PRIVACY: the countdown for companies has started

Twenty years after the first European Directive on Privacy (Dir. 95/46 / EC) there has been a change of the rules in Europe. On May 25, 2016 the new European Regulation 2016/679 came into force, approved on 14 April 2016 by the European Parliament, concerning the protection of personal data. The new package of regulations, with the role of the regulation (legal act of “self-executing”) required in the same way and simultaneously in all countries of the European Union after publication in the official journal. The discipline will be effective even extraterritorial as mandatory for any holder who carries a flow of information to those concerned EU residents.

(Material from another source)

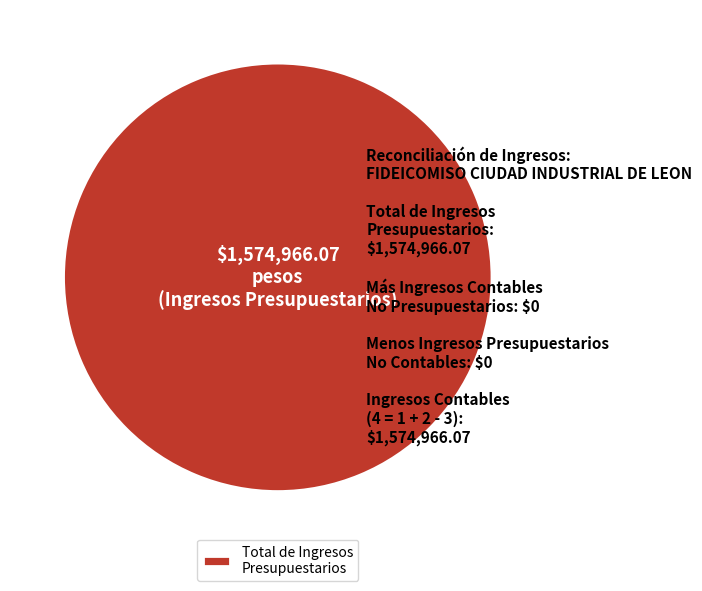

Rank the categories by value from lowest to highest.

Total de Ingresos Presupuestarios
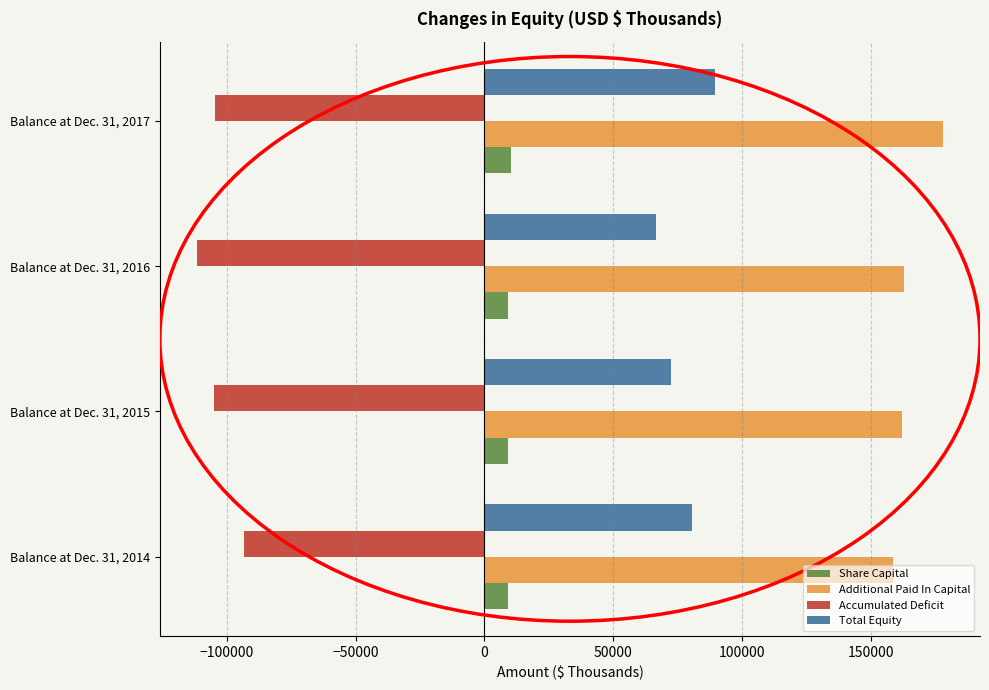

What is the sum of all Additional Paid In Capital values?

661200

Businesses and governments have two years (until 25 May 2018) to adapt to the new rules.
In Italy, companies should get to work on the issue before this deadline. The period (two years) is not long. Businesses must, in fact, start work immediately, taking account of possible new sanctions. The rules provide a tightening of administrative sanctions provided by private and public companies; in the case of violations of the principles and provisions of the Regulations, the sanctions in particular cases can reach up to € 20 million or 4% of the total annual worldwide turnover of the previous year.

Below is a summary of the main changes.
? The Data Protection Officer (DPO).
Public and private companies will be obliged to appoint a DPO – Head of Data Protection. This may be a competent professional in the field of data protection, employee of the data controller company, or alternatively, an external collaborator. In any case, the DPO must be in possession of specific requirements, such as expertise, experience, independence and autonomy of resources.

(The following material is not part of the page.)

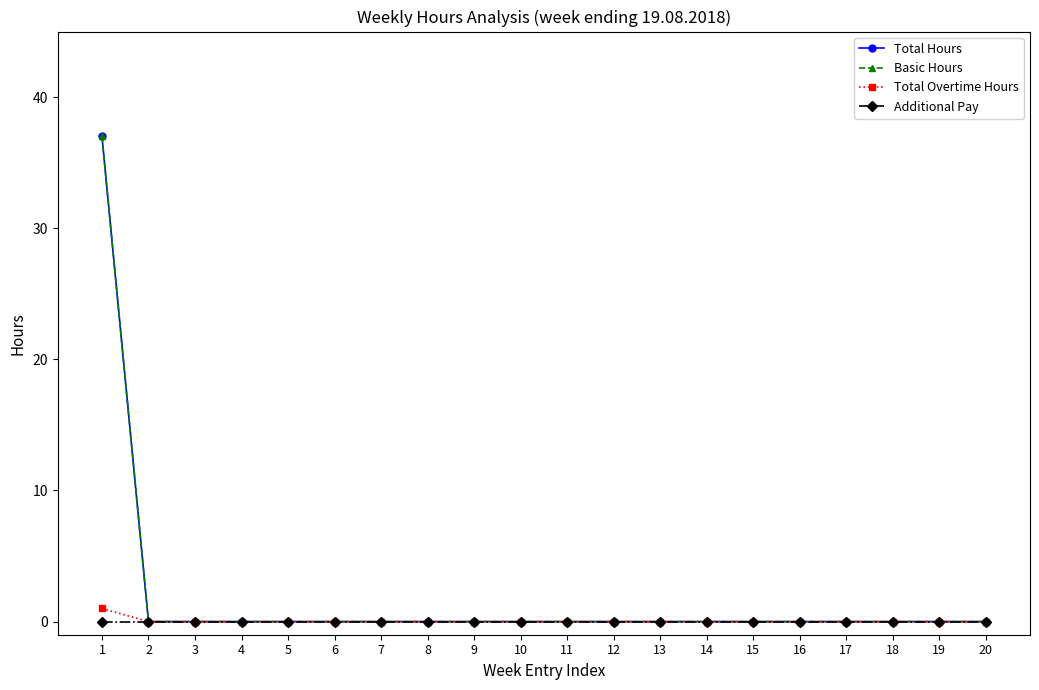

How many lines are shown in the chart?

4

? The register of processing activities.
The owner or manager will have the sealing requirement of a register of the processing activities carried out in order to demonstrate compliance with the provisions of the Regulations.
? The privacy impact assessment.
In certain cases, public and private firms, before proceeding should carry out an impact assessment (privacy impact assessment).The Privacy Authority will draw up a list of the types of treatment subject to this requirement.
? The right to be forgotten.
Recognised so far only at the level of case law (judgment issued against Google by the European Court of Justice), now institutionalised regulatory challenges: the addressee can choose to be deleted and have no further processing of their data by means of withdrawal of consent if the data is no longer needed for the purpose for which it was collected, or when treatment does not conform to the rules.
? Privacy by design, data portability, accountability, privacy breach by date, by default privacy
Citizens have:
– The right to be informed in a transparent and dynamic way on the treatment of the data and the adoption of privacy policies and appropriate measures in accordance with regulation (accountability- principle of accountability);
– The right to be informed about violations of their personal data (data breach notification);
– The right to receive in a format of common use, and readable by an automatic device, the personal data supplied to a data controller and the transmission of such data to another data controller unimpeded (data portability).
The protection of personal data must be evaluated, before the time of designing and processing (data protection by design) of new procedures, with the appropriate technical and organisational measures. Data should only be used for the intended purposes and for the time strictly necessary (privacy by default).